Zawsze chciałam, żeby w moim domu na ścianach było dużo obrazów i fotografii. Co jakiś czas wymyślam coś nowego, coś zmieniam i dorabiam. Ostatnio pomyślałam sobie, że mam w salonie pusty kąt. Kiedyś chciałabym, żeby stanął w tym miejscu jakiś mebel, może komoda, albo witryna. Na razie jednak było tam pusto.
Tak było przed:
A tak jest teraz:
Wyszperałam z szafy nieużywane ramki. 2 srebrne kwadratowe pierwotnie były złote, zakupiłam je kiedyś za 3zł na jakiejś wyprzedaży. Niestety złote do niczego mi nie pasowały, więc zostały przemalowane. Grafikę w kształcie piramidy, zrobiłam bawiąc się word'em. Na samym środku planuję jakąś czarną literę. Resztę ramek planuję niebawem zapełnić zdjęciami i jakimiś rysunkami. Tylko muszę nabrać weny twórczej.

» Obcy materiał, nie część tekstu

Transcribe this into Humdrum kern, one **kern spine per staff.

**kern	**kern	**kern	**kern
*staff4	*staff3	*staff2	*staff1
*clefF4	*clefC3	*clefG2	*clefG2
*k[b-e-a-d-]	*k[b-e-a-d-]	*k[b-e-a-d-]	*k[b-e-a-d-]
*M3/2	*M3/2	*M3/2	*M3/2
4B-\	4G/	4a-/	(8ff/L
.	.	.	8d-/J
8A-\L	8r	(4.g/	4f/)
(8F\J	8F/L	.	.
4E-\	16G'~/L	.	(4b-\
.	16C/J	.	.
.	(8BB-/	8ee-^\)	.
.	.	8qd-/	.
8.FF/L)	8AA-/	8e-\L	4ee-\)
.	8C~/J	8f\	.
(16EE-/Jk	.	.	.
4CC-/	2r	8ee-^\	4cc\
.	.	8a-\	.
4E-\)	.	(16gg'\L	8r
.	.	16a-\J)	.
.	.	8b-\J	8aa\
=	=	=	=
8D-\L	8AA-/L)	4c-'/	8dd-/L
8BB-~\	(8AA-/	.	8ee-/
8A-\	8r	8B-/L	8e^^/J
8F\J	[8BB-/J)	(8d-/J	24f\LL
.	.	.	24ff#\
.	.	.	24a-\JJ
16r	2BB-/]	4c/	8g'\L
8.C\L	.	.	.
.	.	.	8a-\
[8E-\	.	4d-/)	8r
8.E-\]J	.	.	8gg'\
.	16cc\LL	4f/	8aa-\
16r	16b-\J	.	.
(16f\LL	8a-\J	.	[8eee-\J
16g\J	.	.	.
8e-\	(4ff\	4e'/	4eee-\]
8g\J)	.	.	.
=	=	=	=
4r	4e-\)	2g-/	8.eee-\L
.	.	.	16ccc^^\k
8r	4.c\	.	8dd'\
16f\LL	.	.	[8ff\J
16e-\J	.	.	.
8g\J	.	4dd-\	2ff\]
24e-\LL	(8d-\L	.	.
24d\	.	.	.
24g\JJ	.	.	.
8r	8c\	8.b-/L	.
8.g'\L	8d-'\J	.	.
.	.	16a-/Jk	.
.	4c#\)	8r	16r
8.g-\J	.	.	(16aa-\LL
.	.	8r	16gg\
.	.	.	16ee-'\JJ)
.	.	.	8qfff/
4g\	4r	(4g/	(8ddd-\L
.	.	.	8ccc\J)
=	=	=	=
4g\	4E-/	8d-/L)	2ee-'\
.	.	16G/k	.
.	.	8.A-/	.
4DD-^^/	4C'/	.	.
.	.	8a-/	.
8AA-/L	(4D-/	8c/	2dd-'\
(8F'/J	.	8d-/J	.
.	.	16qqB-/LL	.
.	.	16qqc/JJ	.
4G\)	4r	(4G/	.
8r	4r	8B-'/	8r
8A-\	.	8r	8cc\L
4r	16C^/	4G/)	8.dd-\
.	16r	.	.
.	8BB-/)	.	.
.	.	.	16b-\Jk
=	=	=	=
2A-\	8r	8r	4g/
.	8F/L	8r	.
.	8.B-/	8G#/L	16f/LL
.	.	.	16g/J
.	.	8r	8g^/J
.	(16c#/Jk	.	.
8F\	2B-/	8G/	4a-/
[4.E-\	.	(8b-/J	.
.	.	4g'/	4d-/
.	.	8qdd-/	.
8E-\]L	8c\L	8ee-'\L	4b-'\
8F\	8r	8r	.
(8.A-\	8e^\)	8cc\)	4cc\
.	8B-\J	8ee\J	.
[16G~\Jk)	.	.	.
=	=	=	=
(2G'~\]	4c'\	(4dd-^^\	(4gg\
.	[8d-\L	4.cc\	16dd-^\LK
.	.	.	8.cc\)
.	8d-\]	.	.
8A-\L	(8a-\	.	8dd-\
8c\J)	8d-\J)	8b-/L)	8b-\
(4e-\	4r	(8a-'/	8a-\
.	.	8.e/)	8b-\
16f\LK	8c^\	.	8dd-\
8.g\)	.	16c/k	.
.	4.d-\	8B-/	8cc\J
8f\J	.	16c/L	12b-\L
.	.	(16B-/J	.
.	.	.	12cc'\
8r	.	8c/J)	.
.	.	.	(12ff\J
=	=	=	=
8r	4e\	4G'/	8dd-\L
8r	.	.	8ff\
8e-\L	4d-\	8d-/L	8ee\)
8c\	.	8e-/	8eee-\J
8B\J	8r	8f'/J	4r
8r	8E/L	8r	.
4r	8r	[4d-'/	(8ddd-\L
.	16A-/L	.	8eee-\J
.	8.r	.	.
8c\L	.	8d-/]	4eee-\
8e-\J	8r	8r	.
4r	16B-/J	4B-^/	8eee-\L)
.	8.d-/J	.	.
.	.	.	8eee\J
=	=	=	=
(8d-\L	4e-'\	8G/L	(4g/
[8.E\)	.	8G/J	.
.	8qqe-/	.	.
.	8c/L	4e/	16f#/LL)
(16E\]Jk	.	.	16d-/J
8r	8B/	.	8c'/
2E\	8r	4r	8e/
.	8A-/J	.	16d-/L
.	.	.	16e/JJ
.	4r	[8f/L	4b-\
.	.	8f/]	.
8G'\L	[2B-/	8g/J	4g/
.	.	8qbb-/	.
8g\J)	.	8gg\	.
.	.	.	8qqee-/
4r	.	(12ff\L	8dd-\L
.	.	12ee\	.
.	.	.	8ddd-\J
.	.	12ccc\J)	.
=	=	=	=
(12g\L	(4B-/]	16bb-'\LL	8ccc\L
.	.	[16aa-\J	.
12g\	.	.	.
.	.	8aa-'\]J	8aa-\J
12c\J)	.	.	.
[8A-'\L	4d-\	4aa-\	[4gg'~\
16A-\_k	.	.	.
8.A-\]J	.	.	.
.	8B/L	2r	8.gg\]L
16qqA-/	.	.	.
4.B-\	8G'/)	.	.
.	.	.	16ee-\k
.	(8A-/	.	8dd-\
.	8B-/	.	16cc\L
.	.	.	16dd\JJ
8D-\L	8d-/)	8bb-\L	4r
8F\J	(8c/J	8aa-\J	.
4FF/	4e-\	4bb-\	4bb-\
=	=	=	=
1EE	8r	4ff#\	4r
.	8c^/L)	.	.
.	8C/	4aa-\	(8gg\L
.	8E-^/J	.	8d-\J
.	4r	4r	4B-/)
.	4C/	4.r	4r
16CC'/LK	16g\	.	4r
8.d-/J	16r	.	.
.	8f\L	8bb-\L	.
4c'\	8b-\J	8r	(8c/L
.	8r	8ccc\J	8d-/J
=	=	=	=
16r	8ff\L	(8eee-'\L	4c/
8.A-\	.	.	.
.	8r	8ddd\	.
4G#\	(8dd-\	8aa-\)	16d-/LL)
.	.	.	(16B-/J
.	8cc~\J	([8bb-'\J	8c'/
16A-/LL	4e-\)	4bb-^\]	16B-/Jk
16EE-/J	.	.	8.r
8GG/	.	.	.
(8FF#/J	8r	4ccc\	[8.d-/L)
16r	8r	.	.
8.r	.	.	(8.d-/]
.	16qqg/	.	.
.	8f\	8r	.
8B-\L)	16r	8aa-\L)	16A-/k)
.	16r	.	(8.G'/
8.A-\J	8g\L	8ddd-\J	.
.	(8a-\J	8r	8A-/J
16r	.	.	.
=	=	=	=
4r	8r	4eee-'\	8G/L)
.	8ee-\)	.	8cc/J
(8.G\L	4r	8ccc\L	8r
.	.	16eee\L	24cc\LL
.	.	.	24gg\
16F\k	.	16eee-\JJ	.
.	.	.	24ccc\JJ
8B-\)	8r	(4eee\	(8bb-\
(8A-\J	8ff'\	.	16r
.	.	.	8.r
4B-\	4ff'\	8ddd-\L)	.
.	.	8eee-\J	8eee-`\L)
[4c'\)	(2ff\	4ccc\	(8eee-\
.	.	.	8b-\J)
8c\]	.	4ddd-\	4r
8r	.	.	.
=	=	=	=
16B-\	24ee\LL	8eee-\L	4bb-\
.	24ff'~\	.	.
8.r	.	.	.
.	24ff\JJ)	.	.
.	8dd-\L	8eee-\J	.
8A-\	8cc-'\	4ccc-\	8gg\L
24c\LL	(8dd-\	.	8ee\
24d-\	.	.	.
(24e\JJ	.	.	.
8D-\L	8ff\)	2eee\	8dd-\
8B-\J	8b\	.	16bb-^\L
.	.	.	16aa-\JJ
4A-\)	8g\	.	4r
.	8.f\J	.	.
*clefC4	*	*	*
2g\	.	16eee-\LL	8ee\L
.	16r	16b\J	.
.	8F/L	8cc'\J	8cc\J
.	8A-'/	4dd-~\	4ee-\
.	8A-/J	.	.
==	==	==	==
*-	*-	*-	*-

Najbardziej jednak nie znoszę koloru na ścianie w salonie. Marzy mi się jakaś bardzo jasna szarość. Jest elegancka i neutralna. Niestety mój M. jest oporny jeśli chodzi o zmianę. Jak nabiorę ochoty, to nie wiem czy jak nie wróci kiedyś z pracy, nie będzie u nas szaro:)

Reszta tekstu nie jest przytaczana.